198 A.D. 394 | N.Y. App. Div. | 1921
The surrogate has determined that under the will of the testator his widow had a vested title to the real and personal property, subject only to the conditions mentioned in first two items marked “ second.” (See Matter of Fredenburg, 114 Misc. Rep. 299.) Concededly, the first of the three items marked “ Second ” gives' to her, if standing alone, such title. The third of the items marked “ Second ” provides, if the wife dies before any of the children arrive at the age of twenty-one, that all of bis property be sold and the proceeds divided into four equal shares which he gives to his children, Harry, Carrie, Charles and George, share and share alike. The third item provides that in the event of the wife’s death after either of his children have arrived at the age of twenty-one years, and they have received the sums thereinbefore mentioned, “ my estate shall be sold and the proceeds of such sale shall be divided into four equal shares and given to my children Harry, Carrie, Charles and George, share and share alike,
The provisions of the will following the gift to the wife are so inconsistent with an absolute gift that they qualify the gift to her, with the effect that she had only a life use in the property and a hen upon the share of George for the amount paid him.

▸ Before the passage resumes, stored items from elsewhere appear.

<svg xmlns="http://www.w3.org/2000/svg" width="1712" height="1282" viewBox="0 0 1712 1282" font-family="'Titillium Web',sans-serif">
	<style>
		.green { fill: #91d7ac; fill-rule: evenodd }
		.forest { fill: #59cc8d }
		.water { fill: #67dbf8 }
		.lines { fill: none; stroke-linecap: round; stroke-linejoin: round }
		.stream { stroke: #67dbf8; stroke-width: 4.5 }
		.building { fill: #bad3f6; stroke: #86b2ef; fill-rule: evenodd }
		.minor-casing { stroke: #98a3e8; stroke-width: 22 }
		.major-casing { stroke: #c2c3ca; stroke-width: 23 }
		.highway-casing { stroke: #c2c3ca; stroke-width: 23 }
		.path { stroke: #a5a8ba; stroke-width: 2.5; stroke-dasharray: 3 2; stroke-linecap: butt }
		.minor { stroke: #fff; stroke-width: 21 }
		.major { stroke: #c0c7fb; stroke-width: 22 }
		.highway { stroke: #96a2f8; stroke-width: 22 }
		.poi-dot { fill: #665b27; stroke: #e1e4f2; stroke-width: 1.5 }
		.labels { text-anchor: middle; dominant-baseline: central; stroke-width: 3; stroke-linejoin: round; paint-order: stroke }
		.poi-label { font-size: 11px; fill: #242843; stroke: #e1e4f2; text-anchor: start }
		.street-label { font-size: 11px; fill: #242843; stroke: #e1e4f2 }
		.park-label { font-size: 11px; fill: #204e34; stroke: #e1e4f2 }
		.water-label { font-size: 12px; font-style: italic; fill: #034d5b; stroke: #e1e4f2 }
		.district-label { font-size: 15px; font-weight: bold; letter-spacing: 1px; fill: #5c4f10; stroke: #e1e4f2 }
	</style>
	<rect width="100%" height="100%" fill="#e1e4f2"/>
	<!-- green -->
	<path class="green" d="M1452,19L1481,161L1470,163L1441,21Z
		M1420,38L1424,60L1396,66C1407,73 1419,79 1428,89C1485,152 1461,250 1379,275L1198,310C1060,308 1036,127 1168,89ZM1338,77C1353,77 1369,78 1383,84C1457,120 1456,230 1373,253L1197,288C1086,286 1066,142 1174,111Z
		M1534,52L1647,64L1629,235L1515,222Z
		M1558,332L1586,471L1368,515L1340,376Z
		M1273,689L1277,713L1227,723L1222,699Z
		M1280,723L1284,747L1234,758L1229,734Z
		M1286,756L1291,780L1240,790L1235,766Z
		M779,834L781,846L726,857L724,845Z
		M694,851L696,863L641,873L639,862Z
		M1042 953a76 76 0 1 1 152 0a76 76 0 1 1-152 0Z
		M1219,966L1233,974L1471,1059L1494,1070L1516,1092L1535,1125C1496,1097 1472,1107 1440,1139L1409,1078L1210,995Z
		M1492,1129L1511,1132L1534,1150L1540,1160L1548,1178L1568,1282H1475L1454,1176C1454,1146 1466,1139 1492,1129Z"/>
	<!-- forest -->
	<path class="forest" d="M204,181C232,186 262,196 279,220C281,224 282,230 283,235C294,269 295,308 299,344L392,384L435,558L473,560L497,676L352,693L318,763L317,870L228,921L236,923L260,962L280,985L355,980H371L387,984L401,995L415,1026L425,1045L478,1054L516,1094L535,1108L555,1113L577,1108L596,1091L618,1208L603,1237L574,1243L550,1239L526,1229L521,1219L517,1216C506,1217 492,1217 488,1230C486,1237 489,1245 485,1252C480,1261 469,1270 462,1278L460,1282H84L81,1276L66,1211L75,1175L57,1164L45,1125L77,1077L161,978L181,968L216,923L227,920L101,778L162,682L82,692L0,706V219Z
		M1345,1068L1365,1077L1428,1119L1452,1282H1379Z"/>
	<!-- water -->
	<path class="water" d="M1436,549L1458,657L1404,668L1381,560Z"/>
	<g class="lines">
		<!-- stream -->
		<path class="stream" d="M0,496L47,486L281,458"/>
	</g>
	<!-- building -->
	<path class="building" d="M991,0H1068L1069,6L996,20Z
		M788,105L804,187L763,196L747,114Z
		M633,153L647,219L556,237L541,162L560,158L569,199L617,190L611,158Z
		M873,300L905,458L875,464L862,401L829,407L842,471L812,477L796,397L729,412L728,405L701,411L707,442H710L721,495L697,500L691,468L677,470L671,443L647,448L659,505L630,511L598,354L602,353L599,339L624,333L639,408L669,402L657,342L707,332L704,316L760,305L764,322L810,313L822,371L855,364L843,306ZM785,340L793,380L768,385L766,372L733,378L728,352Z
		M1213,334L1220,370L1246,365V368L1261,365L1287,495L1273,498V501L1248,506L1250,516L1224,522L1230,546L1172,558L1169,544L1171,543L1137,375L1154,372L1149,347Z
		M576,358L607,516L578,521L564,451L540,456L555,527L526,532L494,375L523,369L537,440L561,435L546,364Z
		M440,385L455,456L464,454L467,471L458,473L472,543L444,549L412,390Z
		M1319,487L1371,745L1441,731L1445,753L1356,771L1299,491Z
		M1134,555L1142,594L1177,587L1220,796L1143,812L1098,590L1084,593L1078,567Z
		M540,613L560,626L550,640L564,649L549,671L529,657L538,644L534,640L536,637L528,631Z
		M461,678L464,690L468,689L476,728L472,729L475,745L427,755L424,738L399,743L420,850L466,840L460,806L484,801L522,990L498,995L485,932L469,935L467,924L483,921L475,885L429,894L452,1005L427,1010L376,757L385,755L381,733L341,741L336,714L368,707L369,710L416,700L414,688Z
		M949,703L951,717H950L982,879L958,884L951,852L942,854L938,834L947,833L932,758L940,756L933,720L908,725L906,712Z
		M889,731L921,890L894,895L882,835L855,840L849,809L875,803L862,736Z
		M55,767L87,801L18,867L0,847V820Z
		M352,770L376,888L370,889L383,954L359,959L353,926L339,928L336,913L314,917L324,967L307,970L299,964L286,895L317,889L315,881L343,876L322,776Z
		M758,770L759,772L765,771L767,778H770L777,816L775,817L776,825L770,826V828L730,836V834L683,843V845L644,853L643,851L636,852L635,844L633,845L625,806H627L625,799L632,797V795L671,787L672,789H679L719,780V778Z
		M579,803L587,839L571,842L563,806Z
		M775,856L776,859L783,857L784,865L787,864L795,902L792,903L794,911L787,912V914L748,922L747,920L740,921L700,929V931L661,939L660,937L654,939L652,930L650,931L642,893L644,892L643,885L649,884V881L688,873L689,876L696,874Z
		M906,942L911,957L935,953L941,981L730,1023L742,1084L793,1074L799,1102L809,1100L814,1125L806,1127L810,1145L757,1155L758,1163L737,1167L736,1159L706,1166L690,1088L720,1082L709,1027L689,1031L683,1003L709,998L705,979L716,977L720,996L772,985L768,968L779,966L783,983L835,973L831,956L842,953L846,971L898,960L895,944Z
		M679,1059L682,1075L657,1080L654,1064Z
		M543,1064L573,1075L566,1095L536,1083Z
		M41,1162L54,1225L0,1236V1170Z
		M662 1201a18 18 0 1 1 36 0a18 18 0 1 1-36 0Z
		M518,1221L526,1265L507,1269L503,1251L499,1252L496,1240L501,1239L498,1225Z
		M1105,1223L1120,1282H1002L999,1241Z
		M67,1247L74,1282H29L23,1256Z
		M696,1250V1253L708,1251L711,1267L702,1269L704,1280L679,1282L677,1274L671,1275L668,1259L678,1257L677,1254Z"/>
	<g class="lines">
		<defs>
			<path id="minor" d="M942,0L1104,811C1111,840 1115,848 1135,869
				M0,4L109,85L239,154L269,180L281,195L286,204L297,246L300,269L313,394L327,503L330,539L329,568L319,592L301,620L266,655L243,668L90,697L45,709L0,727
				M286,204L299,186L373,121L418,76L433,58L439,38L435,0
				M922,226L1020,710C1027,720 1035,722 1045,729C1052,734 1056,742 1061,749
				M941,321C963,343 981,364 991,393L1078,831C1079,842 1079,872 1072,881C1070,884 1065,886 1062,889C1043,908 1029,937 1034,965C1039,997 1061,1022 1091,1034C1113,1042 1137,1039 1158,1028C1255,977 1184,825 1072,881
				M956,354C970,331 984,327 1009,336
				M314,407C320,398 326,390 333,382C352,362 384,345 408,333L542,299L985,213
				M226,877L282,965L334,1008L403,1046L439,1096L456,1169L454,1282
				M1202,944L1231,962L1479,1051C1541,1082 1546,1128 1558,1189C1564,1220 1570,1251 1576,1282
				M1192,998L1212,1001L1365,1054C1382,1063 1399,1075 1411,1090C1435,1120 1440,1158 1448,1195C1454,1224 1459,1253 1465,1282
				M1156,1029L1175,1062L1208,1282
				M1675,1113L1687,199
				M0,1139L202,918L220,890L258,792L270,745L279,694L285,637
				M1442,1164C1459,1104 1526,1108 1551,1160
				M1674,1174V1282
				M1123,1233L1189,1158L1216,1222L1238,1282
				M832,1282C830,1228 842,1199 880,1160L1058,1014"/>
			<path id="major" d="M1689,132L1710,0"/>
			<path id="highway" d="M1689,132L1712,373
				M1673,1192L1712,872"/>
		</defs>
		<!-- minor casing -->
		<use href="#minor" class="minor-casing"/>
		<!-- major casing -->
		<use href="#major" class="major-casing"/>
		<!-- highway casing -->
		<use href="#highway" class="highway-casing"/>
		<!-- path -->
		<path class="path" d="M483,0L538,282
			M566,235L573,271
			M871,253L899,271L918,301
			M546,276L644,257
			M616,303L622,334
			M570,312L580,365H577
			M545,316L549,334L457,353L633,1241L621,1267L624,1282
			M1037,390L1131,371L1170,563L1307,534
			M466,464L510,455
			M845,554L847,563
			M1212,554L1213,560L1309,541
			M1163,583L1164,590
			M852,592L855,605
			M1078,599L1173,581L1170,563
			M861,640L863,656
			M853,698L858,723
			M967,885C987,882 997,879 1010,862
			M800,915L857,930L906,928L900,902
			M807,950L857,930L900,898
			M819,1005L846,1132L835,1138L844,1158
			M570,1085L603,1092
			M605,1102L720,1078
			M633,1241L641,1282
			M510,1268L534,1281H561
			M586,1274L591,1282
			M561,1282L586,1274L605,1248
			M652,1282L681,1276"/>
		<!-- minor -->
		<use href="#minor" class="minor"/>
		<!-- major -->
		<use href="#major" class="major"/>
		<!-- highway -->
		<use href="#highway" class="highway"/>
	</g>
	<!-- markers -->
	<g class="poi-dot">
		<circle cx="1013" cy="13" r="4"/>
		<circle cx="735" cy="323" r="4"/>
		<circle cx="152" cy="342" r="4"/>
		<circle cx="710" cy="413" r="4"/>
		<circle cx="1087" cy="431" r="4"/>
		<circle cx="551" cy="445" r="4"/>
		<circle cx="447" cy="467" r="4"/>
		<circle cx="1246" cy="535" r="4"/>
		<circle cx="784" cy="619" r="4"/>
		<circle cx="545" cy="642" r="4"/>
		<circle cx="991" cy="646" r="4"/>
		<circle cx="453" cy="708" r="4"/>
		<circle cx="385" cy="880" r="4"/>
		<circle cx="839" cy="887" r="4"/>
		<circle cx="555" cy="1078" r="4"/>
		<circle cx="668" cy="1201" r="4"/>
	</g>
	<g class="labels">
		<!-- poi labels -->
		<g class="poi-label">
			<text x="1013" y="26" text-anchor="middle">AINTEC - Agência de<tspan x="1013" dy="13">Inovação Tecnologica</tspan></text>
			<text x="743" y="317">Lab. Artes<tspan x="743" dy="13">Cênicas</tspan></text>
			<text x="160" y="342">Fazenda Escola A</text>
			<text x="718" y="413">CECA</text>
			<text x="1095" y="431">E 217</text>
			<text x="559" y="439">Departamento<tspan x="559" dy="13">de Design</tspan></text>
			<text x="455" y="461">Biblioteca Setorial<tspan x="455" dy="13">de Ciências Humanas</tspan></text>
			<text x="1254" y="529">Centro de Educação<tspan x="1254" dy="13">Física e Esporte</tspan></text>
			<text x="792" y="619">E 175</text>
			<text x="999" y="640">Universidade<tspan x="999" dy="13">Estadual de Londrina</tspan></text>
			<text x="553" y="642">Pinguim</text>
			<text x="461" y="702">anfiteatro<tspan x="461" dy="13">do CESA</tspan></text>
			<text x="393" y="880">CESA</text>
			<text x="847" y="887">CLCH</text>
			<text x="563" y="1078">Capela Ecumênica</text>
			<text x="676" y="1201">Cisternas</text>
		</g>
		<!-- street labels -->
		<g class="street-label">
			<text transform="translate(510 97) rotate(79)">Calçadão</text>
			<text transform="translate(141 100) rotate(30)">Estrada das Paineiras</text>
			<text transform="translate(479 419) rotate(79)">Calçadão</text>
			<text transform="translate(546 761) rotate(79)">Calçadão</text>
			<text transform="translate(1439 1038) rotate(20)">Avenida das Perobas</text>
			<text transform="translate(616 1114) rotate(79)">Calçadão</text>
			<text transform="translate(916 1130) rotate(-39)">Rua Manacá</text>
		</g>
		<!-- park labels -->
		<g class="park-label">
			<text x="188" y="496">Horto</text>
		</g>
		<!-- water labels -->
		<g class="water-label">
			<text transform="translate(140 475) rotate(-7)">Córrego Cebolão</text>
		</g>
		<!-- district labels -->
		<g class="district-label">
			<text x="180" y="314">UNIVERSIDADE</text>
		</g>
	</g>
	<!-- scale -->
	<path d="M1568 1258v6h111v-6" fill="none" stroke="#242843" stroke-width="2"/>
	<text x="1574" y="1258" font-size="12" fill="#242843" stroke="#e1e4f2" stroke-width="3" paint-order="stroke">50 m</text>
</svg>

The decree is, therefore, erroneous in determining that the widow was vested with the title to the real and personal property; the rights of the parties should be determined by the surrogate according to this opinion.
The decree is, therefore, reversed and the matter remitted to the surrogate for his further consideration.
Cochrane, H. T. Kellogg, Kiley and Van Kirk, JJ., concur.
Decree reversed and matter remitted to the surrogate for further consideration, with costs to the appellant to abide event.